If this is within 'reasonable normal velocities' for similar exchangers, I do, as others, not belive this to be the most critical issue.

More critical for designing will be the quality and origin of the seawater. Seawater in the Red Sea will not be equal to North Sea, Mexican Gulf or brackish water - different properties and temperature can alter the chemical and corrosive properties considerably. The higher (outgoing) temperature more crtical than the entering.


Every North Sea offshore material engineer will know this, and oil companies offshore often do not allow SS for seawater handling at all, even if this is commonly used in shipbuilding. If SS is selected, material quality will be most important, and have to be of proven for seawater from the area and similar applications.

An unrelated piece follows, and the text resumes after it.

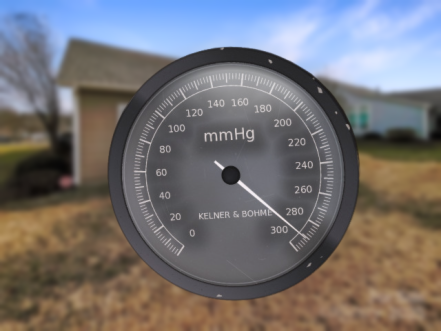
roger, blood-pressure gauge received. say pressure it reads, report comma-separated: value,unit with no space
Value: 290,mmHg
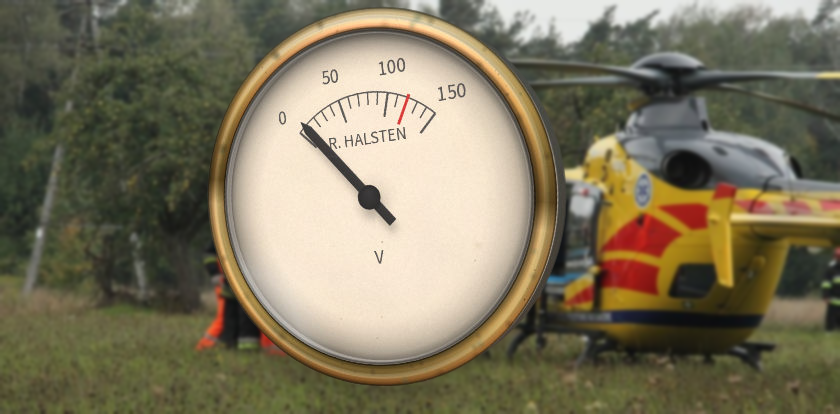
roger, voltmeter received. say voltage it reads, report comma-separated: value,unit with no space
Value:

Also consider in the practical use that all sand and shell rests should to be filtered from the seawater, abrasion from this do probaly do more for the bends tah Reynolds at normal velocities, and think about inside growth in exchanger pipes and cleaning methodes for pipe inner wall.

Outside cleaning?

If you want to use pigging for the exchanger the sharp bends may limit your choice of pig type.

Also to be considered: how critical the application is and the required lifetime length. If critical you might want to exchange the material specification to exotic.



 
Use a long radius bend with a Boron infused internal surface and a conditioning vane on the inlet of the bend.